Но тогда как она сосредоточится на своей жизненной силе? Но зато это поможет скоротать время. И как только она перестанет говорить, это будет идеальный момент, чтобы взять флакон и выпить его. По крайней мере, она надеялась.
Мэв начала рассказывать о том, как она поняла, что отличается от других мальчиков и девочек. Она всегда знала, что люди чувствуют боль. В конце концов, она много раз видела, как другие мальчики и девочки плачут.
Но на самом деле она не знала, что на ней проклятие, пока Церковь не привела ее сестер.
Однажды ночью она увидела, как Луна обезумела, кричала и царапала стены, потому что что-то не переставало петь. Сколько бы раз она ни пыталась выбраться, монахини не давали сестре найти то, что не давало ей спать.
Беатрис сидела в углу и что-то шептала другому человеку, которого никто из них не видел. В то время Мэв думала, что это воображаемый друг, который помогал Беатрис в борьбе с изгнанием нечистой силы. Она не догадывалась, что ее сестра разговаривала с мертвыми.
Ночь, когда Луна попыталась процарапать стену, была первой ночью, когда Мэв поранила себя. Она пыталась успокоить Луну, но ее толкнули так сильно, что она ударилась головой о стену. Она тут же встала и продолжила попытки остановить Луну.
— Ты ранена, Мэв, — сказала Луна. Лицо ее сестры стало белым, как снег, она указала на голову Мэв.
Теплая струйка крови стекала по лбу Мэв, но ей было все равно. В конце концов, это была просто кровь. Почему это должно помешать ей помочь сестре?

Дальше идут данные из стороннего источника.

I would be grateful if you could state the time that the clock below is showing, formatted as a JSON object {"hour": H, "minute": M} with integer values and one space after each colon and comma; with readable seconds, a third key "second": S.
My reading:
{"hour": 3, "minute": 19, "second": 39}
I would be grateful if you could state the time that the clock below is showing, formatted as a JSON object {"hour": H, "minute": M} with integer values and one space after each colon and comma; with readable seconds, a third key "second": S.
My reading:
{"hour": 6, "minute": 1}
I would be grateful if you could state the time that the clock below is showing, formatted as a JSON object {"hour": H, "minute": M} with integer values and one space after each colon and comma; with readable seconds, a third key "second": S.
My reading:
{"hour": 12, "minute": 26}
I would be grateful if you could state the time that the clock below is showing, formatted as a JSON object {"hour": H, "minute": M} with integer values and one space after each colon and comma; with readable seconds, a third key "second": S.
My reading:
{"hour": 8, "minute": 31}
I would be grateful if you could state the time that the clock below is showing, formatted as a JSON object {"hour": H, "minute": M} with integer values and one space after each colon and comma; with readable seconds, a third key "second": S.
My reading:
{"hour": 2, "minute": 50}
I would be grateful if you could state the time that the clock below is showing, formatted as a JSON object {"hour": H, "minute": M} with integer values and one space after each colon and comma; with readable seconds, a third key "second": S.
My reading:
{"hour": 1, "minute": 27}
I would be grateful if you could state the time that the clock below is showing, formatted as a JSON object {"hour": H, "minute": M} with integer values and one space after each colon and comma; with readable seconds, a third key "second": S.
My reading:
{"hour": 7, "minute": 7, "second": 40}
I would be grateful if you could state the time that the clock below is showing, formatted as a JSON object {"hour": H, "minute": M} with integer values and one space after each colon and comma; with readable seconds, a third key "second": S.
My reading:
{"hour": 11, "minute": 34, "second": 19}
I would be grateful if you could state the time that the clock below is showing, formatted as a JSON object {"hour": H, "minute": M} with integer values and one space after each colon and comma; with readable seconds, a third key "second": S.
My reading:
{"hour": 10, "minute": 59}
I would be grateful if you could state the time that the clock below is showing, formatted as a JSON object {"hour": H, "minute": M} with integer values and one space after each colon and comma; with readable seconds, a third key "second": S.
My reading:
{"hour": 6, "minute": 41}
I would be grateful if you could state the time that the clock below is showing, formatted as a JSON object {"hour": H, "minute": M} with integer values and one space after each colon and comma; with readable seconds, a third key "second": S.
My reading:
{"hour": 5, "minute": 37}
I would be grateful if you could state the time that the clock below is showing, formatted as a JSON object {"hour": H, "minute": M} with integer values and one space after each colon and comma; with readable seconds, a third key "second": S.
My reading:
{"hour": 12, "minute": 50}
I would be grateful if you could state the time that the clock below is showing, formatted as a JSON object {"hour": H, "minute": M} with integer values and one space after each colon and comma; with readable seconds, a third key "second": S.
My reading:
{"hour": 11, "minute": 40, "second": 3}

Мартин провел рукой по ее спине и усмехнулся этой истории.
— Даже когда ты была маленькой, ты командовала сестрами?
— Всегда, — ответила она, тяжело дыша. — Луна сказала мне, что не чувствовать боли — это ненормально. Она должна быть как нож, сказала она. Но я так и не поняла, что она имела в виду. Ей потребовалось три дня, чтобы объяснить, что такое боль.
— Что она сказала?
Мэв никогда не забудет этих слов.
— Она сказала, что это ощущается так, будто кто-то разочаровал тебя, предал и разбил тебе сердце одновременно. Боль была рваной и резкой, но длилась не так долго, как эмоциональная боль. А потом она сказала, что жалеет меня, потому что я могу страдать только от эмоциональной боли, которая намного сильнее физической.